Sometimes, changes can happen that don’t sit well with your teams, leaving members of staff feeling unmotivated, uninspired and with a negative attitude. The worst situation here is when one employee’s negative frame of mind is then passed on to others, creating low morale across the team.
As a manager, you may start to absorb the low morale around you. However, it’s important to recognize the problem and work on boosting the working environment before it can get out of hand. After all, no one is going to enjoy a work day when the whole team is feeling demotivated.
Here are 5 ways to boost your team and keep them engaged when morale at work is low:
Talk about low morale and don’t cover it up
When things go unsaid, bigger problems can arise. Therefore, the number one rule of thumb is to approach any difficult topics and make everyone aware of them.
A successful manager is expected to become comfortable with having difficult and uncomfortable conversations that take place in the workplace. It’s never an easy task, but addressing any situations is always the best approach.
Whether something negative in the business has happened, or employees are struggling to be happy due to changes, be honest about the situation.
Either approach your team one by one or as a group and acknowledge the upset. Whatever the situation is, go in by talking about how you have personally found it, discussing any challenges and points from other teams. Be open, so they can open up too.
Sometimes, employees just want to vent but don’t feel they can – especially not to HR managers. If you give them an opportunity to be heard, it could make a huge difference.
Assist with their career growth
A happy employee tends to know where they want to go within their career, and understand the route they need to take to improve and grow. If career growth isn’t spoken about, employees can quickly become disheartened and encouraged to look elsewhere for jobs.

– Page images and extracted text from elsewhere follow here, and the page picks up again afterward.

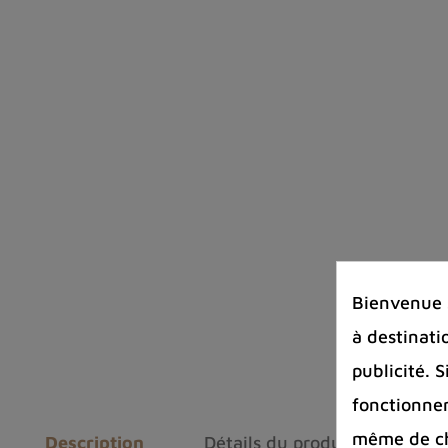
Bienvenue s
à destinati
publicité. 
fonctionnem
même de cha
Description
Détails du produit
Avis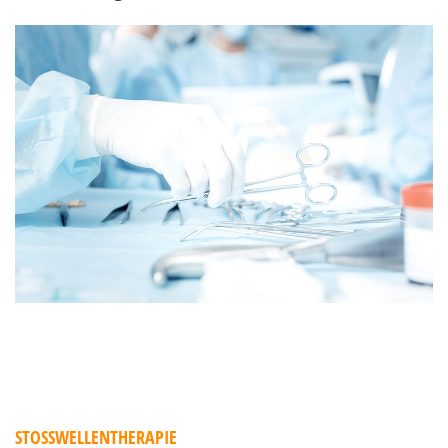
STOSSWELLENTHERAPIE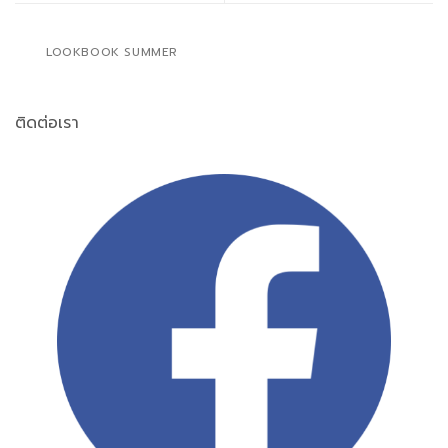
LOOKBOOK SUMMER
ติดต่อเรา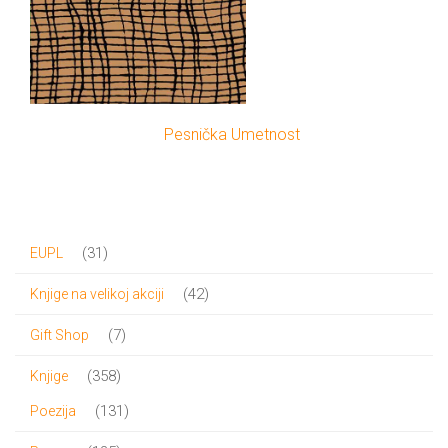
Pesnička Umetnost
31
31
EUPL
proizvod
42
42
Knjige na velikoj akciji
proizvoda
7
7
Gift Shop
proizvoda
358
358
Knjige
proizvoda
131
131
Poezija
proizvod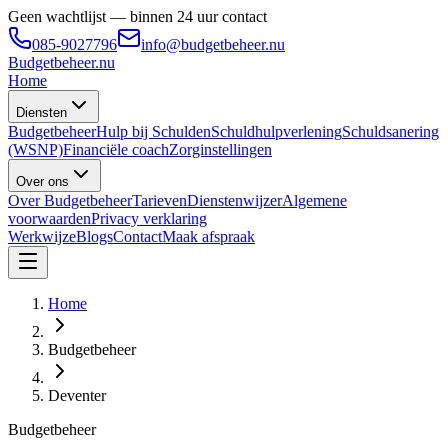
Geen wachtlijst — binnen 24 uur contact
085-9027796
info@budgetbeheer.nu
Budgetbeheer
.nu
Home
Diensten
Budgetbeheer
Hulp bij Schulden
Schuldhulpverlening
Schuldsanering
(WSNP)
Financiële coach
Zorginstellingen
Over ons
Over Budgetbeheer
Tarieven
Dienstenwijzer
Algemene
voorwaarden
Privacy verklaring
Werkwijze
Blogs
Contact
Maak afspraak
Home
Budgetbeheer
Deventer
Budgetbeheer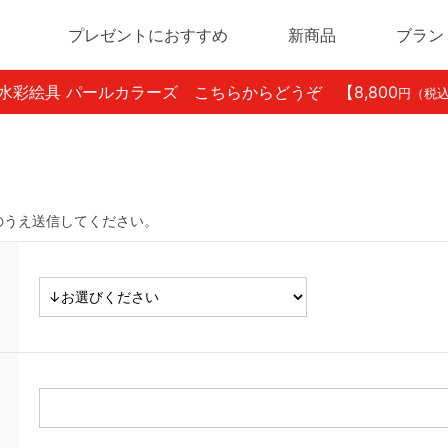
プレゼントにおすすめ
新商品
ブラン
ン水彩絵具 パールカラーズ こちらからどうぞ
【8,800
円（税
のうえ送信してください。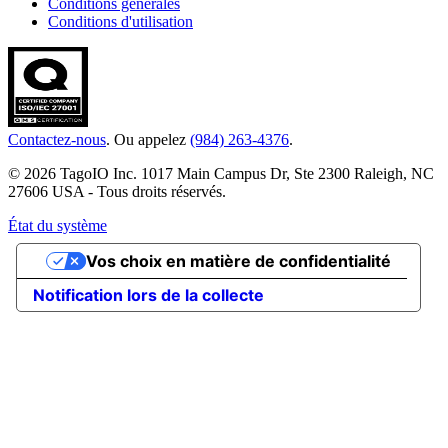
Conditions générales
Conditions d'utilisation
Contactez-nous
. Ou appelez
(984) 263-4376
.
© 2026 TagoIO Inc. 1017 Main Campus Dr, Ste 2300 Raleigh, NC
27606 USA - Tous droits réservés.
État du système
Vos choix en matière de confidentialité
Notification lors de la collecte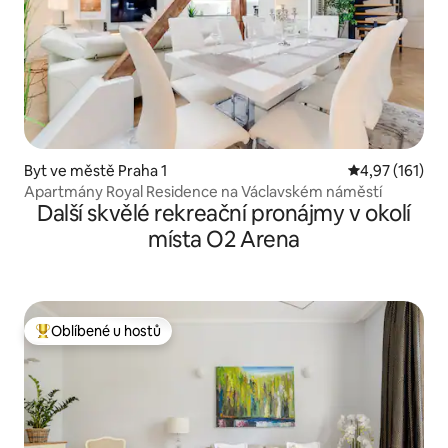
Byt ve městě Praha 1
Průměrné hodn
4,97 (161)
Apartmány Royal Residence na Václavském náměstí
Další skvělé rekreační pronájmy v okolí
místa O2 Arena
Oblíbené u hostů
Nejlepší v kategorii Oblíbené u hostů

Some staff members may feel like they are struggling in a certain area or need further training. Others may have reached their potential in their role, and perhaps the only way for them to grow is to look at expanding their skills and progressing into another area.
Always encourage further training, no matter which category of the above they sit under. Someone who has a lot of potential to climb high in the business and reach a very senior role – or even a director level at some stage – may benefit from looking into an MBA. Some businesses can fund these for employees, whereas in others it lies in the employees hands. Make sure you look into this before having any conversations.
MBAs can be studied online, like that of the MBA course at Suffolk University Online. These are flexible enough to fit around their existing position at your company and are a great option for those who have the potential to excel in business.
If you can show that you are willing to invest in any team member’s growth and development, this gives them another bullet point or two for their resumes, which can be huge long term for their career at your company.
Praise and recognize hard work
Think about it. How does it feel to receive praise? It can literally perk up your mood in an instant, helping to bring on boosts of confidence. Assess the teams in your workplace, and think about the most and least successful teams in terms of performance. Is there any correlation between what positive and negative feedback both teams get? Those who receive praise and have their hard work recognized tend to be overall more motivated, determined and inspired.
If you can sense low morale across a team in the workplace, think about what feedback they might be exposed to regularly. If it is largely negative, try incorporating some positives to them, or comment on jobs well done by certain individuals. Try doing this for a week and see if the atmosphere lifts. Their performance will likely see immediate improvements, too.
Demonstrate loyalty to your team
One of the biggest mistakes HR managers and department managers make is to not realize that loyalty works both ways. If you treat any employees poorly, you shouldn’t be so surprised if you receive disloyal behavior in return – regardless of being a manager.
To continuously improve staff morale, you must firstly earn the loyalty of the employees around you. One of the key ways to ensure that you’re a loyal HR manager or manager in general is to make supporting and respecting your team a priority. Even when times get a little tough, remember that it may turn on you later down the line if you start to show a lack of respect. Loyalty and respect can take a while to build up but play the long game.
If a staff member talks to you in confidentiality, treat it that way. If someone is angry about a work situation and is using bad language towards you, don’t retaliate back. Show them you are loyal and respectful and, in time, you should see this reflected back to you.
The above may be smaller things, but these can be practiced daily and the effects they have can be huge. Alongside these smaller practices, try doing one grand gesture every now and again to boost staff morale, build trust and create a team building effect.
You can take your team out for a celebratory lunch if targets have been hit, award a bonus to an employee who is particularly deserving of one, or run a weekly prize draw where the highest achievers that week get to pick a prize first.
Remember that people remember the good times more than the bad, so create some positive memories. What do you do to ensure your team maintains high morale?